Competition in every area
The auto industry is facing hotter competition this year as virtually every player seems to want to compete in every area. Detroit is even battling to retain leadership in the full-size pickup market, which it always dominated. But Toyota and Nissan finally have serious contenders in the segment.

All the carmakers want to increase vehicle sales while trying to maintain decent profit margins. But some companies haven't done as well as others in the early months of 2004, traditionally the slowest selling period for the industry. Still, total sales in January and February rose slightly from the same months in 2003. Not all the automakers enjoyed increased sales -- a continuation of their nagging problems from 2003.

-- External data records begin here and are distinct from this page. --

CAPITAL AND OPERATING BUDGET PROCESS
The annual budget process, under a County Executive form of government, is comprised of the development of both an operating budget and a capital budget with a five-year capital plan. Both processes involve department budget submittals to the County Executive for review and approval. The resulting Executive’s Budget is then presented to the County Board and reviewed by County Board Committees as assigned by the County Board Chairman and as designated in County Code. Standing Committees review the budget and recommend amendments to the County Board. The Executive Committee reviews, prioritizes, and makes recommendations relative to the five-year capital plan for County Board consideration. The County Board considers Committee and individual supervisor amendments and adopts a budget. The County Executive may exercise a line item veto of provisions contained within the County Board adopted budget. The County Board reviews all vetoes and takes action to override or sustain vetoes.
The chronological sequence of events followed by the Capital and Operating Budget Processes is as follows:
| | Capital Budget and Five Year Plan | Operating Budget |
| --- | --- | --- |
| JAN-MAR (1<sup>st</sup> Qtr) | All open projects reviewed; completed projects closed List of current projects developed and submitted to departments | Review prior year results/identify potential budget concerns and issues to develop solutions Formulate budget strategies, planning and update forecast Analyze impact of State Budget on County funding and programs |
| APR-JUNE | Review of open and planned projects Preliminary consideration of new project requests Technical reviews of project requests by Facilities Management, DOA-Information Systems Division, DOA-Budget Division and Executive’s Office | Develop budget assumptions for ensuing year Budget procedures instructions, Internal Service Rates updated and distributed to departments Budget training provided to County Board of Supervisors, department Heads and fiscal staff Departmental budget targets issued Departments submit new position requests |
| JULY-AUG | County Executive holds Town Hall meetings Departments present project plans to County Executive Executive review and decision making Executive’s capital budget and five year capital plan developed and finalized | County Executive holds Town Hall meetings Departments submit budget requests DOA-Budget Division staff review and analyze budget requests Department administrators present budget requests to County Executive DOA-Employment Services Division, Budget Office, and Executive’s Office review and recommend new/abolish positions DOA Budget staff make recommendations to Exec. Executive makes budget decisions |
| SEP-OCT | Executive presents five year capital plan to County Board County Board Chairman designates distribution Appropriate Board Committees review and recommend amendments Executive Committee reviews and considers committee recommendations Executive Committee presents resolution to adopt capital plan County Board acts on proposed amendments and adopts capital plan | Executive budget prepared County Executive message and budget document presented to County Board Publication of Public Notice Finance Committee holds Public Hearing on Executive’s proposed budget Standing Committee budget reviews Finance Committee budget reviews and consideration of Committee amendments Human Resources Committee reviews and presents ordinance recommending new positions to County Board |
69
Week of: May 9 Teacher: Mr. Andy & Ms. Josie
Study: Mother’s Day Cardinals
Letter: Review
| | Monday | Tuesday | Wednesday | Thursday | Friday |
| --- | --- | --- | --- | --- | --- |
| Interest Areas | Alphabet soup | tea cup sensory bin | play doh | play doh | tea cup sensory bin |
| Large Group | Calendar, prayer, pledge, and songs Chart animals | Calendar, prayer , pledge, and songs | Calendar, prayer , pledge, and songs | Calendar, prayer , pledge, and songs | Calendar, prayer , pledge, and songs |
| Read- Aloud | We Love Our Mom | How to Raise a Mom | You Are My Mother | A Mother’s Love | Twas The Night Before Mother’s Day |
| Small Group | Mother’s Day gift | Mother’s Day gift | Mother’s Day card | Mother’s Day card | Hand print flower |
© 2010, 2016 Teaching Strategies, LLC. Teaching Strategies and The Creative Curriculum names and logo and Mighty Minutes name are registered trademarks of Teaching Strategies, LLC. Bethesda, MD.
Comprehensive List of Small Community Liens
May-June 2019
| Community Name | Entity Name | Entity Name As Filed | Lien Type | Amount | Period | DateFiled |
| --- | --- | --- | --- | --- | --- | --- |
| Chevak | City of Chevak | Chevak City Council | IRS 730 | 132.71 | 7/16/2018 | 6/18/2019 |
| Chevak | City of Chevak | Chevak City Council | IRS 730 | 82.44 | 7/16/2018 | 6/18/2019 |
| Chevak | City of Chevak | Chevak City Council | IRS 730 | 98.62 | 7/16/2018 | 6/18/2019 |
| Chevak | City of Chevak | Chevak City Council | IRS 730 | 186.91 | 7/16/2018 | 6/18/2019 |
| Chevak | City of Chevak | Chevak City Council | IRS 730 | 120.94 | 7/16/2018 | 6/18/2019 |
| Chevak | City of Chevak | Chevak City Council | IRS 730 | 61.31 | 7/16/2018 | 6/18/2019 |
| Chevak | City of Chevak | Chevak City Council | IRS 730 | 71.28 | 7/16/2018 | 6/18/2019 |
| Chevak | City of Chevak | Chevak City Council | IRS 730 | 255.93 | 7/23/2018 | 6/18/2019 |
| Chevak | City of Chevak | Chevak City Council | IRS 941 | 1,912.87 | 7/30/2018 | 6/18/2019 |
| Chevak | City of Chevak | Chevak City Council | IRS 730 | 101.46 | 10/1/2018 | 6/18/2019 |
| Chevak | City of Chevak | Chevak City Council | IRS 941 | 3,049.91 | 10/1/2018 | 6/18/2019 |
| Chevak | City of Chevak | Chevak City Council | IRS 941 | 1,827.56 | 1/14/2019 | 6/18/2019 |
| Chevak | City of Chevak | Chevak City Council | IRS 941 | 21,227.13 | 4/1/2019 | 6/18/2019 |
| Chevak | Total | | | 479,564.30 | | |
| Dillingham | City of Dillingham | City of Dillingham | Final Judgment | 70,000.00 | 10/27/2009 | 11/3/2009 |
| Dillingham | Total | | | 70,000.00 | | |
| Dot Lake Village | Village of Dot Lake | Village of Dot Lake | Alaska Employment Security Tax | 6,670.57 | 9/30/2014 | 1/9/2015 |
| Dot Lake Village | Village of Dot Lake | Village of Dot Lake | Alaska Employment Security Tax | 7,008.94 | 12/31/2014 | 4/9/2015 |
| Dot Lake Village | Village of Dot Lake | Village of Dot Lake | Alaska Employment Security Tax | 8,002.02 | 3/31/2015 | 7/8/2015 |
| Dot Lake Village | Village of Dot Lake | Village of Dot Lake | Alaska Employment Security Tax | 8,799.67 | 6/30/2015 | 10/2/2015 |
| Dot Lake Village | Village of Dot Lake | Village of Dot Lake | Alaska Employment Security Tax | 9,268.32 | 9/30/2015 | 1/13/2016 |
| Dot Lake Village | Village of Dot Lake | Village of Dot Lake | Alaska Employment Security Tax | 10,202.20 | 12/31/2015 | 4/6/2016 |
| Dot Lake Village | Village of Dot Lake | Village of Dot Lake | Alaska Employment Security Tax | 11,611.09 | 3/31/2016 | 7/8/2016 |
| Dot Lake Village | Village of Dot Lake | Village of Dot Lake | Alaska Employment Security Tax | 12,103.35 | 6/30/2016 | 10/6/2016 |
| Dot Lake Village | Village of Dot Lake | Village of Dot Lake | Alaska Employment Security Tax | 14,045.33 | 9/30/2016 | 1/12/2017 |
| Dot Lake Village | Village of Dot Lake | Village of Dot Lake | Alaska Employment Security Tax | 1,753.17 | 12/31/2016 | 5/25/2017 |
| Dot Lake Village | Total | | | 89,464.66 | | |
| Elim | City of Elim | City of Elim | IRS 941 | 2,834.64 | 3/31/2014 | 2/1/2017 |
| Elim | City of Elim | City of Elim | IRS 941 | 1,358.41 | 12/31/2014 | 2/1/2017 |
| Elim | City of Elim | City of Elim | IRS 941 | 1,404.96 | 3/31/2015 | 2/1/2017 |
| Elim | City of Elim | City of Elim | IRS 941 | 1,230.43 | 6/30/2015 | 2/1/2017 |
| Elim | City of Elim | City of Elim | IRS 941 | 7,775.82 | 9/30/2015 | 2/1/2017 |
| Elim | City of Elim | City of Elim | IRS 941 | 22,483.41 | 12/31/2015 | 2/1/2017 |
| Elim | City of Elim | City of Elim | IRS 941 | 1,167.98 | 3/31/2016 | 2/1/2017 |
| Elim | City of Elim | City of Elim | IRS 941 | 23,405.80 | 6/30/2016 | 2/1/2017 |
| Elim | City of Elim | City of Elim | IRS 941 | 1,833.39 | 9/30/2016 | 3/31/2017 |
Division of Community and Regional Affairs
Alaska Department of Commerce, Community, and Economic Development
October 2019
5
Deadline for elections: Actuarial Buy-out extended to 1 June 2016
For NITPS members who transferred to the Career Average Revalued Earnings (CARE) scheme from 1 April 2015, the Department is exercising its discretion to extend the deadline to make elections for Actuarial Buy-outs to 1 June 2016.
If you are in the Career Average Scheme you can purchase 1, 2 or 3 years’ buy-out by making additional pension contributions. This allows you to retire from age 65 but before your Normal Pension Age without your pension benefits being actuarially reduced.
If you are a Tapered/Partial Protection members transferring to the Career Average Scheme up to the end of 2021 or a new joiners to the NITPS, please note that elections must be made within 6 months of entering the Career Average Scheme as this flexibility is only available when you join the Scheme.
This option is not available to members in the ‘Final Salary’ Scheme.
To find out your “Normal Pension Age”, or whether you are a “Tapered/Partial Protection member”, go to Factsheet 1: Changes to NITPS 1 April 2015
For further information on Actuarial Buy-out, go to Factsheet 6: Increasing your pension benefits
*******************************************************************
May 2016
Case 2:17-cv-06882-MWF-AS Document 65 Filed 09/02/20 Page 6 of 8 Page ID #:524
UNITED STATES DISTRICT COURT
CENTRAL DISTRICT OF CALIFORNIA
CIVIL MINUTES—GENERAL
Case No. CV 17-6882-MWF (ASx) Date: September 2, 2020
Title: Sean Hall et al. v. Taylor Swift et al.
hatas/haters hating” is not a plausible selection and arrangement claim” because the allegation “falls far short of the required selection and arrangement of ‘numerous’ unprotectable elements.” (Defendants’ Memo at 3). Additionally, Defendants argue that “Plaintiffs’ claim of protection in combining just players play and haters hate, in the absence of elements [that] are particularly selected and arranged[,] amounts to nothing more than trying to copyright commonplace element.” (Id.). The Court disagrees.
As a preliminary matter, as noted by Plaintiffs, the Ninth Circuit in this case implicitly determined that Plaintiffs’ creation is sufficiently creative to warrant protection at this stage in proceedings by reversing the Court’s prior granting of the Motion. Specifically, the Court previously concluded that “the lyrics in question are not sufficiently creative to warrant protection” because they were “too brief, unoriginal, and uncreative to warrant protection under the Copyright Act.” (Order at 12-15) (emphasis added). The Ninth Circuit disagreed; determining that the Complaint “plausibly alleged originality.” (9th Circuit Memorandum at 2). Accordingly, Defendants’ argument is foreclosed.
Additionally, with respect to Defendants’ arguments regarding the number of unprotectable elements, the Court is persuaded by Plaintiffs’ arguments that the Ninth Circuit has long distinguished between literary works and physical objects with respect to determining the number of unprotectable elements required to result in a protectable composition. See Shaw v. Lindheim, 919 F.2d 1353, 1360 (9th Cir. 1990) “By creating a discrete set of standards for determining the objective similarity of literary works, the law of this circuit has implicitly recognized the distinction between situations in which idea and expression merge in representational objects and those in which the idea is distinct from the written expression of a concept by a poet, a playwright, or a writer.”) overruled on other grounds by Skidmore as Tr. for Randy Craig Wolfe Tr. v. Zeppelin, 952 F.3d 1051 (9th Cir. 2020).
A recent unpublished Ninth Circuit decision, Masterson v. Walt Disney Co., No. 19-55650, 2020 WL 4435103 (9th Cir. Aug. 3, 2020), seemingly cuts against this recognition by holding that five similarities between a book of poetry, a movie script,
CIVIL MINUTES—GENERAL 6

Detroit carmakers are finally reacting beyond crosstown rivals. General Motors Corp., Ford Motor Co. and DaimlerChrysler's Chrysler Group all have a slew of new models this year in a major offensive against the imports.

Buyers' market
It's still generally a buyers' market because the car companies are still reluctantly playing the incentives game, which they would like to see disappear.

The pain of squeezed profit margins isn't just being felt in Detroit. Several importers are battling back from big sales drops in the past year and must do it without new product, the industry's golden goose.

The big question is whether consumers will keep buying new vehicles even with the sluggish economy and lingering questions over the job market.